Mamá

Tengo seis años y acabo de golpear mi cabeza contra una silla por no hacerte caso. Por jugar a la pelota en la sala grande.“No juegues con la pelota adentro de la casa, Matías”. ¿Cuántas veces me lo repetiste? Empiezo a llorar fuerte porque me toco la cara y veo sangre. Vos venís corriendo y me cubrís la cabeza con una toalla. Me llevás hasta lo de Carlitos. El padre de un amigo que es médico. Yo sigo llorando porque me duele pero también porque vos me retás. Aunque no es el mismo reto de siempre. Ese que suelo escuchar cuando hago una macana o me olvido de hacer la tarea. Esta vez me retás asustada. Porque sangro mucho y porque el corte fue muy cerca del ojo. Y eso vas repitiendo nerviosa durante todo el trayecto hasta lo de Carlitos. ¡Casi en el ojo, Matías! ¡Casi en el ojo!
Carlitos cose la herida. Ya no sangra. Ya no duele. Vos te calmás. Pasa el susto. Nunca más voy a jugar a la pelota en la sala grande. Te lo prometo. Pero no lo cumplo. Y a vos también se te olvida la promesa. Y pasan los años. Y yo sigo jugando, feliz. Y vos siempre cerca. Cuidándome. Queriéndome.
Pero, de repente, y no sé cómo pasó todo tan rápido, tengo cuarenta años y me despierto sobresaltado a las tres de la mañana. Voy corriendo a tu habitación y ahora soy yo quien te reta. No te reto solo porque te estas arrancando la vía que conecta al suero y no voy a saber colocártela de nuevo. Te reto porque me asusto. Te reto para descargarme. Te reto porque me da impotencia saber que esta vez no voy a poder ayudarte. Que no habrá ningún padre de un amigo que pueda coserte la herida.
Son tus últimas horas, tus últimos días. Me doy cuenta de eso antes de que lo confirme el médico en el sanatorio. Pero no me sirve de nada tener esa certeza. Porque sé que no me va a calmar ningún tipo de despedida. Entonces me pongo a leer y escuchar los mensajes que nos mandábamos. Voy para atrás en el tiempo y vuelvo hasta los últimos mensajes.
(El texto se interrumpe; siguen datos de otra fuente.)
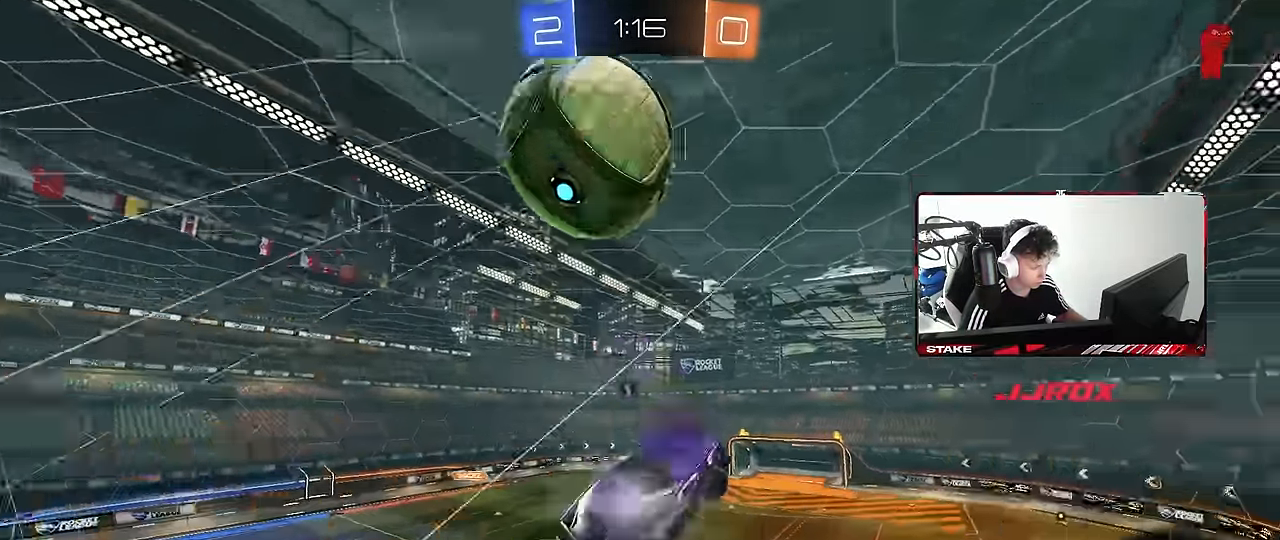
{"keys": ["d", "q"], "mouse": ["left"], "mouse_move": "still", "events": [[50, "d", "down"], [100, "space", "up"], [183, "s", "up"]]}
Lo hago porque sí. Porque no sé qué hacer. Porque no sé dónde poner esta angustia que siento. Porque no hay tutorial para un momento así. Porque me parece más humano escuchar tu voz y recordar momentos que eso que hicimos hasta hace un rato —velorio, iglesia, cementerio—, que de ninguna manera representa una despedida. Tan solo es ritual vacío. Teatro malo. Sobreactuación. Por eso prefiero seguir escuchando tus preguntas. Tus “¿dónde andas, Mati?”. Mis “te paso a buscar para ir al bar”.
Y mientras sigo revisando nuestros mensajes, así, en estado de zombie, llego a los mensajes de tu anterior internación. Cuando todavía había esperanzas. Y escucho tu voz entrecortada, casi pidiéndome perdón. Te angustia que tengamos que cuidarte. Y se me hace un nudo en el estómago. Porque escucho mi respuesta a tu mensaje y siento que podría haberte dicho algo mejor. Algo más alentador.
Pero después escucho el siguiente audio que me mandaste y escucho tu risa antes de decir “Tengo el título para tu nueva obra de teatro: Cuando tu mamá se convierte en tu hija”. Y te reís. Te reís con más ganas por tu ocurrencia. Te reís con esta risa de relincho que te sale cuando te reís de verdad. Te reís aunque te duela todo por dentro. Te reís porque comprendés que todo en esta vida es un disparate. Y yo también me río. Me río en el mensaje que responde al tuyo de aquel momento. Y me río ahora que lo escucho otra vez. Me río porque me hace bien escuchar tu risa. Me río porque al final la vida no es mucho más que eso. Una risa. Un vínculo. Extrañarse. Volverse a encontrar.
Creo que en aquel momento los dos nos reímos porque entendimos que aunque casi nada en la vida tiene demasiado sentido, siempre nos queda el consuelo de reírnos y acompañarnos hasta el final.